“The fundamental question facing society is whether we see prisons as warehouse to store the incorrigible or greenhouses to restore the redeemable.“ The Bishop of Liverpool, BBC Radio 4.
My project focuses on the architecture of empowerment within the typology of control: the Prison.
In recognising the balance between power (control) and empowerment (education) that must exist in a
prison my project starts to address the issue of reform by enabling an architecture that above all supports learning and personal wellbeing.
Theoretically, the aim of the project is to readdress the balance between education and punishment in a building typology that has remained unchanged for centuries. Research states that two thirds of prisoners re-offend within two years of release. This statistic proves that the prison system is failing both prisoners and taxpayers “at an annual cost of more than £11bn.”

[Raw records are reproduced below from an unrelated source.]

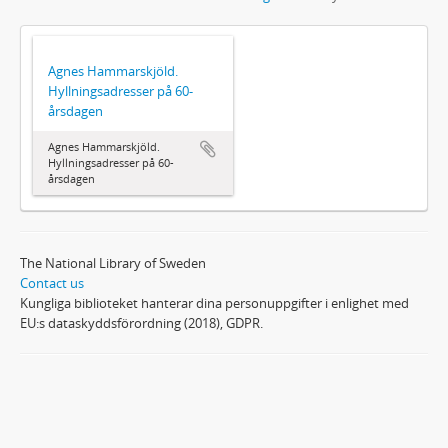
Agnes Hammarskjöld.
Hyllningsadresser på 60-
årsdagen
Agnes Hammarskjöld.
Hyllningsadresser på 60-
årsdagen
The National Library of Sweden
Contact us
Kungliga biblioteket hanterar dina personuppgifter i enlighet med
EU:s dataskyddsförordning (2018), GDPR.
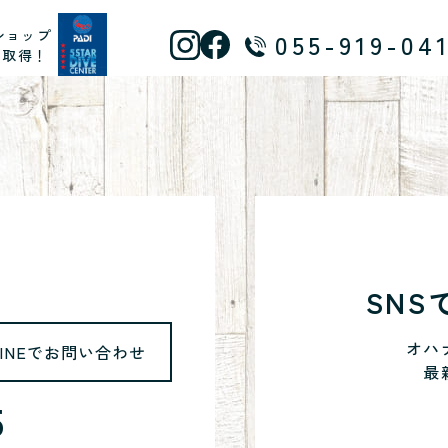
ショップ
055-919-04
ス取得！
SN
オハ
LINEでお問い合わせ
最
5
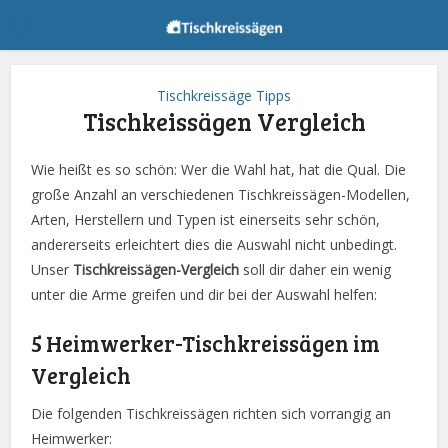
Tischkreissäge Tipps
Tischkeissägen Vergleich
Wie heißt es so schön: Wer die Wahl hat, hat die Qual. Die
große Anzahl an verschiedenen Tischkreissägen-Modellen,
Arten, Herstellern und Typen ist einerseits sehr schön,
andererseits erleichtert dies die Auswahl nicht unbedingt.
Unser
Tischkreissägen-Vergleich
soll dir daher ein wenig
unter die Arme greifen und dir bei der Auswahl helfen:
5 Heimwerker-Tischkreissägen im
Vergleich
Die folgenden Tischkreissägen richten sich vorrangig an
Heimwerker:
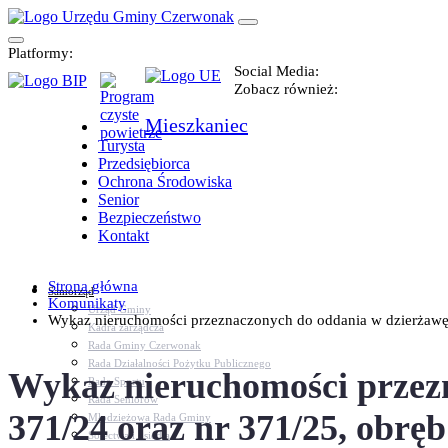
Platformy:
Social Media:
Zobacz również:
Mieszkaniec
Turysta
Przedsiębiorca
Ochrona Środowiska
Senior
Bezpieczeństwo
Kontakt
Strona główna
Samorząd
Komunikaty
Urząd Gminy
Wykaz nieruchomości przeznaczonych do oddania w dzierżawę d
Kadra zarządcza
Rada Gminy Czerwonak
Rada Działalności Pożytku Publicznego
Wykaz nieruchomości przezn
Rada Sportu
Rada Seniorów
371/24 oraz nr 371/25, obrę
Młodzieżowa Rada Gminy
Sołectwa i osiedla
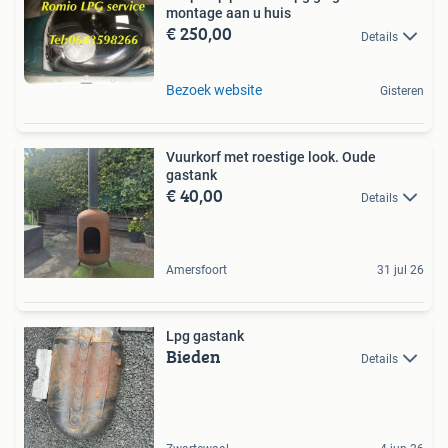
montage aan u huis
€ 250,00
Details
Bezoek website
Gisteren
Vuurkorf met roestige look. Oude
gastank
€ 40,00
Details
Amersfoort
31 jul 26
Lpg gastank
Bieden
Details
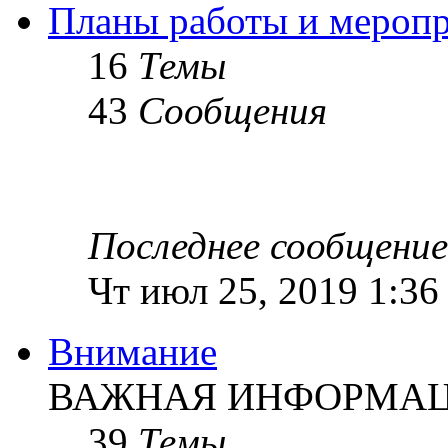
Планы работы и мероп
16
Темы
43
Сообщения
Последнее сообщение
Чт июл 25, 2019 1:36
Внимание
ВАЖНАЯ ИНФОРМАЦИ
39
Темы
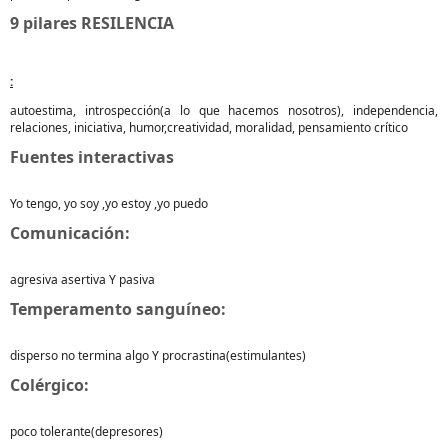
9 pilares RESILENCIA
:
autoestima, introspección(a lo que hacemos nosotros), independencia,
relaciones, iniciativa, humor,creatividad, moralidad, pensamiento crítico
Fuentes interactivas
Yo tengo, yo soy ,yo estoy ,yo puedo
Comunicación:
agresiva asertiva Y pasiva
Temperamento sanguíneo:
disperso no termina algo Y procrastina(estimulantes)
Colérgico:
poco tolerante(depresores)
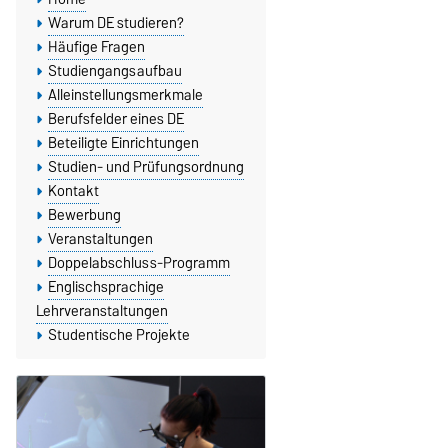
Warum DE studieren?
Häufige Fragen
Studiengangsaufbau
Alleinstellungsmerkmale
Berufsfelder eines DE
Beteiligte Einrichtungen
Studien- und Prüfungsordnung
Kontakt
Bewerbung
Veranstaltungen
Doppelabschluss-Programm
Englischsprachige
Lehrveranstaltungen
Studentische Projekte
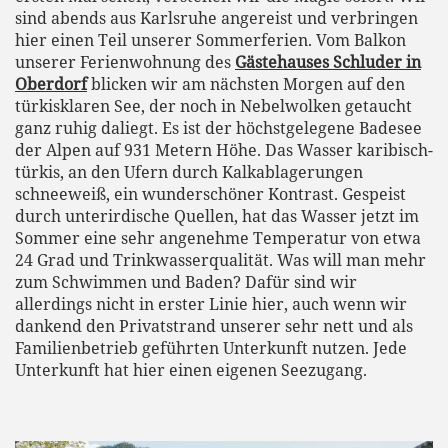
sind abends aus Karlsruhe angereist und verbringen
hier einen Teil unserer Sommerferien. Vom Balkon
unserer Ferienwohnung des
Gästehauses Schluder in
Oberdorf
blicken wir am nächsten Morgen auf den
türkisklaren See, der noch in Nebelwolken getaucht
ganz ruhig daliegt. Es ist der höchstgelegene Badesee
der Alpen auf 931 Metern Höhe. Das Wasser karibisch-
türkis, an den Ufern durch Kalkablagerungen
schneeweiß, ein wunderschöner Kontrast. Gespeist
durch unterirdische Quellen, hat das Wasser jetzt im
Sommer eine sehr angenehme Temperatur von etwa
24 Grad und Trinkwasserqualität. Was will man mehr
zum Schwimmen und Baden? Dafür sind wir
allerdings nicht in erster Linie hier, auch wenn wir
dankend den Privatstrand unserer sehr nett und als
Familienbetrieb geführten Unterkunft nutzen. Jede
Unterkunft hat hier einen eigenen Seezugang.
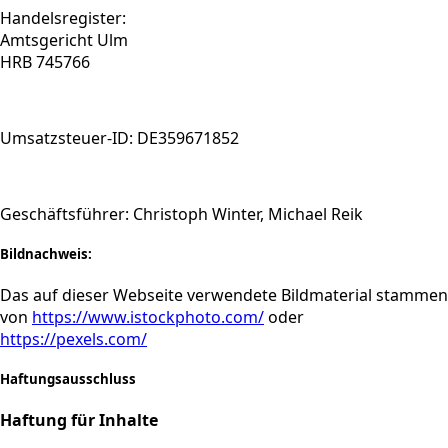
Handelsregister:
Amtsgericht Ulm
HRB 745766
Umsatzsteuer-ID: DE359671852
Geschäftsführer: Christoph Winter, Michael Reik
Bildnachweis:
Das auf dieser Webseite verwendete Bildmaterial stammen
von
https://www.istockphoto.com/
oder
https://pexels.com/
Haftungsausschluss
Haftung für Inhalte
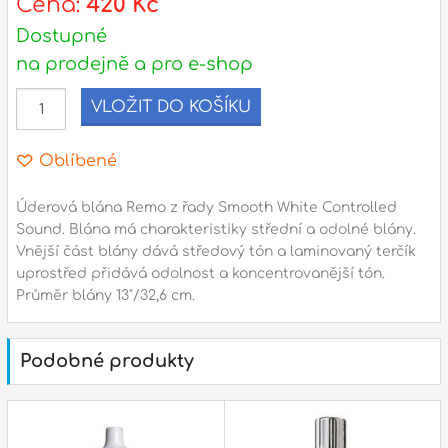
Cena:
420 Kč
Dostupné
l
na prodejně a pro e-shop
Adresa
VLOŽIT DO KOŠÍKU
n
Seifertova 69,
B
Praha 3 - 130 00 (
mapa
)
Oblíbené
z
gsm.: +420 777 888 408
gsm.: +420 777 888 088
Úderová blána Remo z řady Smooth White Controlled
Sound. Blána má charakteristiky střední a odolné blány.
R
tel.: +420 222 782 732
Vnější část blány dává středový tón a laminovaný terčík
email:
prodejna@bici.cz
uprostřed přidává odolnost a koncentrovanější tón.
m
Otevírací doba
Průměr blány 13"/32,6 cm.
pondělí – pátek :
10:00 – 18:00
sobota :
ZAVŘENO
Podobné produkty
neděle :
ZAVŘENO
státní svátky :
ZAVŘENO
N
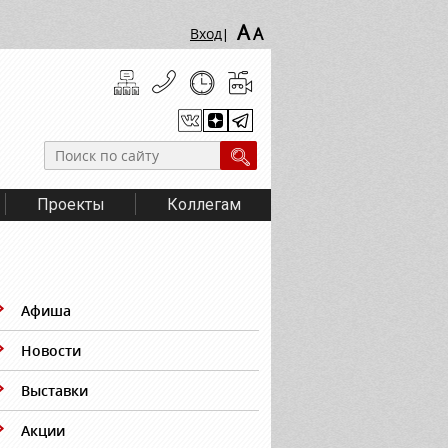
A
A
Вход
|
Проекты
Коллегам
Афиша
Новости
Выставки
Акции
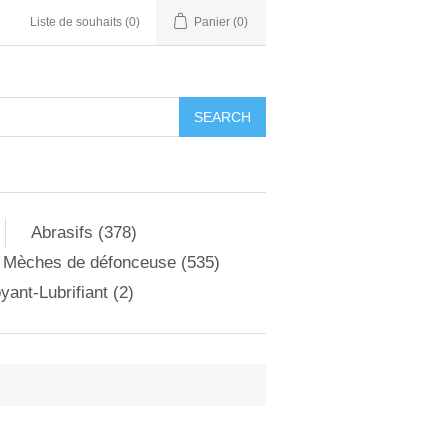
Liste de souhaits
(0)
Panier
(0)
Abrasifs (378)
Mèches de défonceuse (535)
yant-Lubrifiant (2)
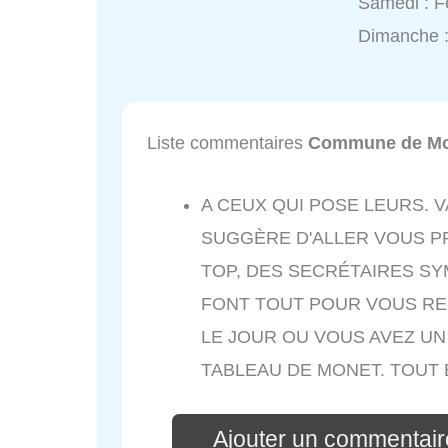
Samedi : 
Dimanche 
Liste commentaires
Commune de Mo
A CEUX QUI POSE LEURS. 
SUGGÈRE D'ALLER VOUS PR
TOP, DES SECRÉTAIRES SYM
FONT TOUT POUR VOUS REN
LE JOUR OU VOUS AVEZ UN
TABLEAU DE MONET. TOUT
Ajouter un commentai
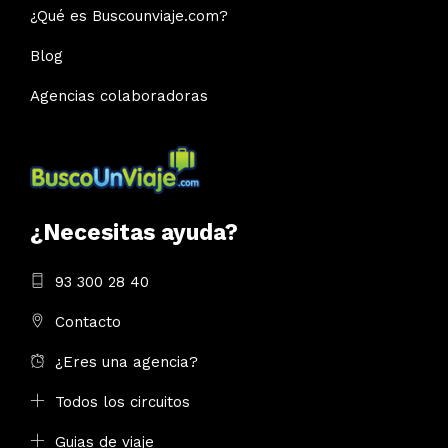
¿Qué es Buscounviaje.com?
Blog
Agencias colaboradoras
¿Necesitas ayuda?
93 300 28 40
Contacto
¿Eres una agencia?
Todos los circuitos
Guias de viaje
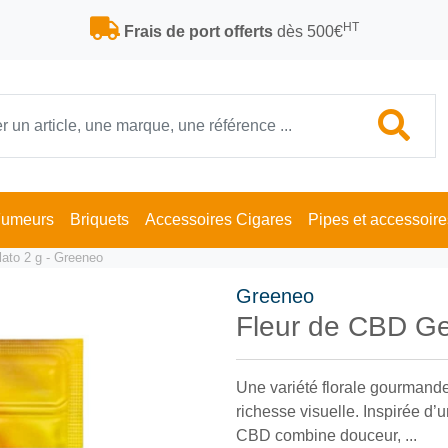
HT
Frais de port offerts
dès 500€
Fumeurs
Briquets
Accessoires Cigares
Pipes et accessoire
ato 2 g - Greeneo
Greeneo
Fleur de CBD Ge
Une variété florale gourmande
richesse visuelle. Inspirée d’u
CBD combine douceur, ...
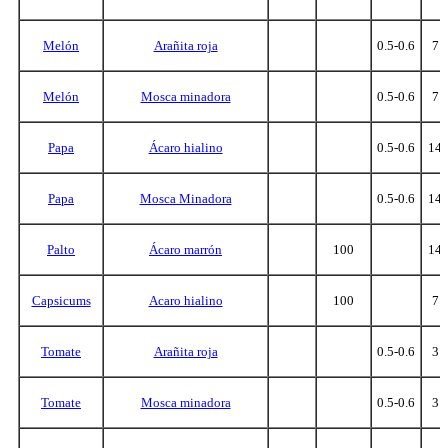
Melón
Arañita roja
0.5-0.6
7
Melón
Mosca minadora
0.5-0.6
7
Papa
Ácaro hialino
0.5-0.6
14
Papa
Mosca Minadora
0.5-0.6
14
Palto
Ácaro marrón
100
14
Capsicums
Acaro hialino
100
7
Tomate
Arañita roja
0.5-0.6
3
Tomate
Mosca minadora
0.5-0.6
3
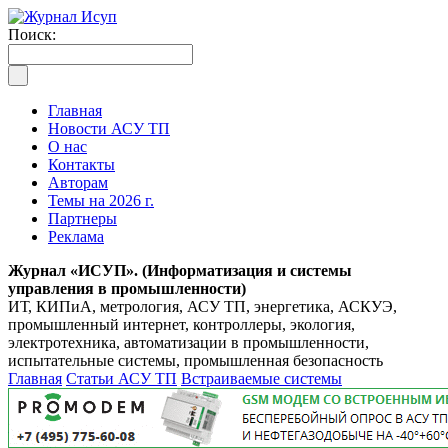
Поиск:
Главная
Новости АСУ ТП
О нас
Контакты
Авторам
Темы на 2026 г.
Партнеры
Реклама
Журнал «ИСУП». (Информатизация и системы
управления в промышленности)
ИТ, КИПиА, метрология, АСУ ТП, энергетика, АСКУЭ,
промышленный интернет, контроллеры, экология,
электротехника, автоматизации в промышленности,
испытательные системы, промышленная безопасность
Главная
Статьи АСУ ТП
Встраиваемые системы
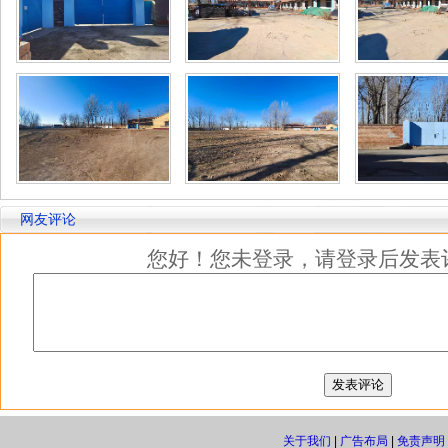
网友评论
您好！您未登录，请登录后发表
关于我们
|
广告布局
|
免责声明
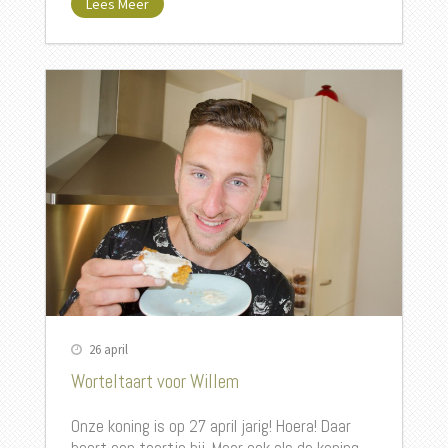
Lees Meer
26 april
Worteltaart voor Willem
Onze koning is op 27 april jarig! Hoera! Daar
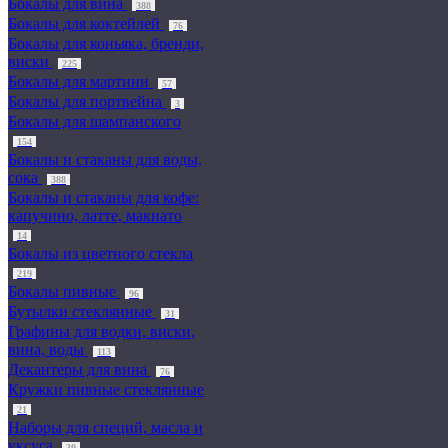
Бокалы для вина
388
Бокалы для коктейлей
76
Бокалы для коньяка, бренди,
виски
225
Бокалы для мартини
57
Бокалы для портвейна
3
Бокалы для шампанского
154
Бокалы и стаканы для воды,
сока
388
Бокалы и стаканы для кофе:
капучино, латте, макиато
14
Бокалы из цветного стекла
219
Бокалы пивные
96
Бутылки стеклянные
31
Графины для водки, виски,
вина, воды
113
Декантеры для вина
76
Кружки пивные стеклянные
21
Наборы для специй, масла и
уксуса
30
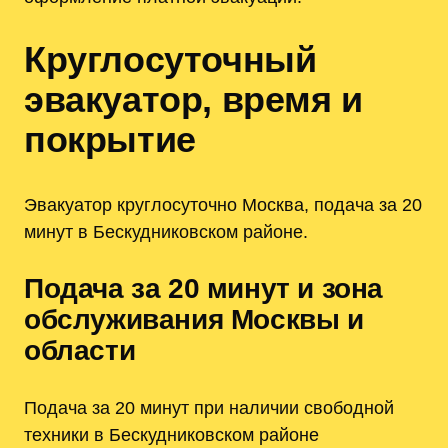
Круглосуточный
эвакуатор, время и
покрытие
Эвакуатор круглосуточно Москва, подача за 20
минут в Бескудниковском районе.
Подача за 20 минут и зона
обслуживания Москвы и
области
Подача за 20 минут при наличии свободной
техники в Бескудниковском районе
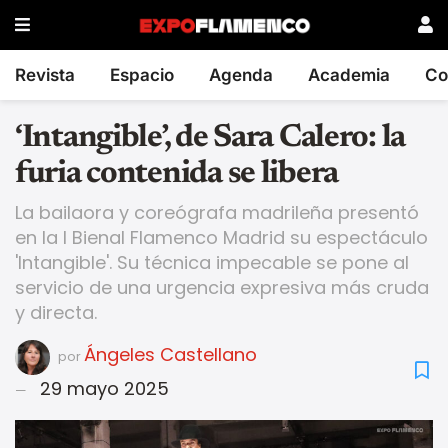
Revista
Espacio
Agenda
Academia
Co
‘Intangible’, de Sara Calero: la
furia contenida se libera
La bailaora y coreógrafa madrileña presentó
en la I Bienal Flamenco Madrid su espectáculo
'Intangible'. Su técnica impecable se pone al
servicio de una urgencia expresiva más cruda
y directa.
Ángeles Castellano
por
29 mayo 2025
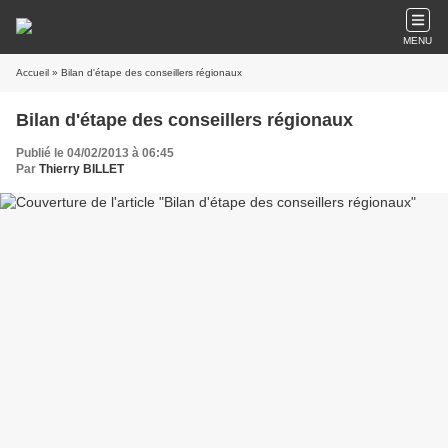
MENU
Accueil
» Bilan d'étape des conseillers régionaux
Bilan d'étape des conseillers régionaux
Publié le 04/02/2013 à 06:45
Par
Thierry BILLET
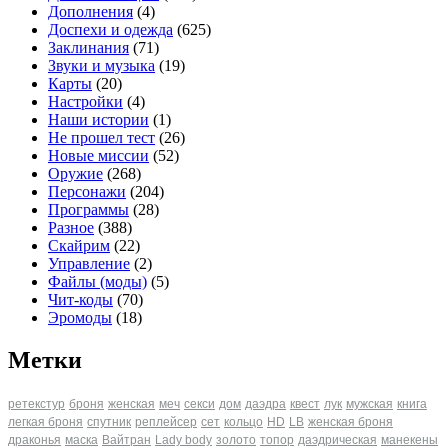
Дополнения
(4)
Доспехи и одежда
(625)
Заклинания
(71)
Звуки и музыка
(19)
Карты
(20)
Настройки
(4)
Наши истории
(1)
Не прошел тест
(26)
Новые миссии
(52)
Оружие
(268)
Персонажи
(204)
Программы
(28)
Разное
(388)
Скайрим
(22)
Управление
(2)
Файлы (моды)
(5)
Чит-коды
(70)
Эромоды
(18)
Метки
ретекстур
броня
женская
меч
секси
дом
даэдра
квест
лук
мужская
книга
легкая броня
спутник
реплейсер
сет
кольцо
HD
LB
женская броня
драконья
маска
Вайтран
Lady body
золото
топор
даэдрическая
манекены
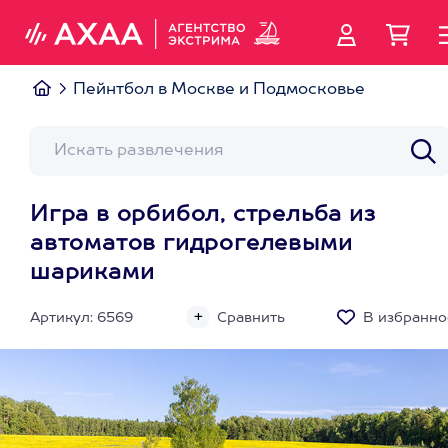
Пейнтбол в Москве и Подмосковье
Игра в орбибол, стрельба из
автоматов гидрогелевыми
шариками
Артикул: 6569
Сравнить
В избранно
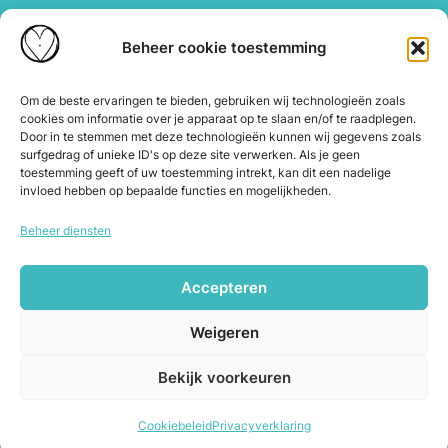
HartBewust op school
Manifesteren met kinderen
Beheer cookie toestemming
Over ons
Waarom Hartbewust
Om de beste ervaringen te bieden, gebruiken wij technologieën zoals
cookies om informatie over je apparaat op te slaan en/of te raadplegen.
Over Joyce
Door in te stemmen met deze technologieën kunnen wij gegevens zoals
De webshop
surfgedrag of unieke ID's op deze site verwerken. Als je geen
toestemming geeft of uw toestemming intrekt, kan dit een nadelige
Blog
invloed hebben op bepaalde functies en mogelijkheden.
Contact
Beheer diensten
Herroeping en annuleren
Accepteren
Copyright © 2026 Hartbewust. Alle
Weigeren
rechten voorbehouden.
Algemene voorwaarden
|
Cookiebeleid
|
Bekijk voorkeuren
Privacybeleid
Cookiebeleid
Privacyverklaring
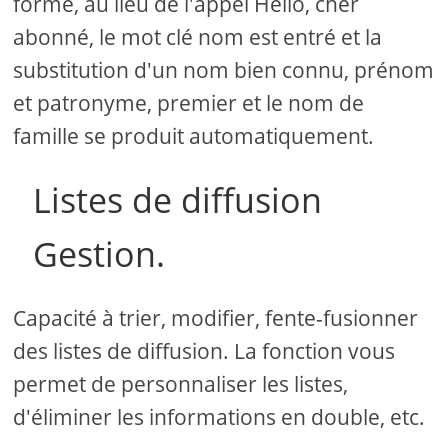
forme, au lieu de l'appel Hello, cher
abonné, le mot clé nom est entré et la
substitution d'un nom bien connu, prénom
et patronyme, premier et le nom de
famille se produit automatiquement.
Listes de diffusion
Gestion.
Capacité à trier, modifier, fente-fusionner
des listes de diffusion. La fonction vous
permet de personnaliser les listes,
d'éliminer les informations en double, etc.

The success of a prison is reliant on its inhabitants learning to change for the better, yet the dehumanising effects of the architecture undermine most human efforts of support. My project re-forms the physical structure of the prison, breaking in up into the domestic scale, and in doing so becomes an exercise in master planning and urban design. Spaces for living, learning and working typically separated in the ‘real world’ have, in prison, merged under one roof and my project plans to reverse this.
Essentially my design aims to set a new standard in prison design, where value for money extends beyond the cost of construction, maintenance and management and takes into consideration prison re-admissions and the crime rate.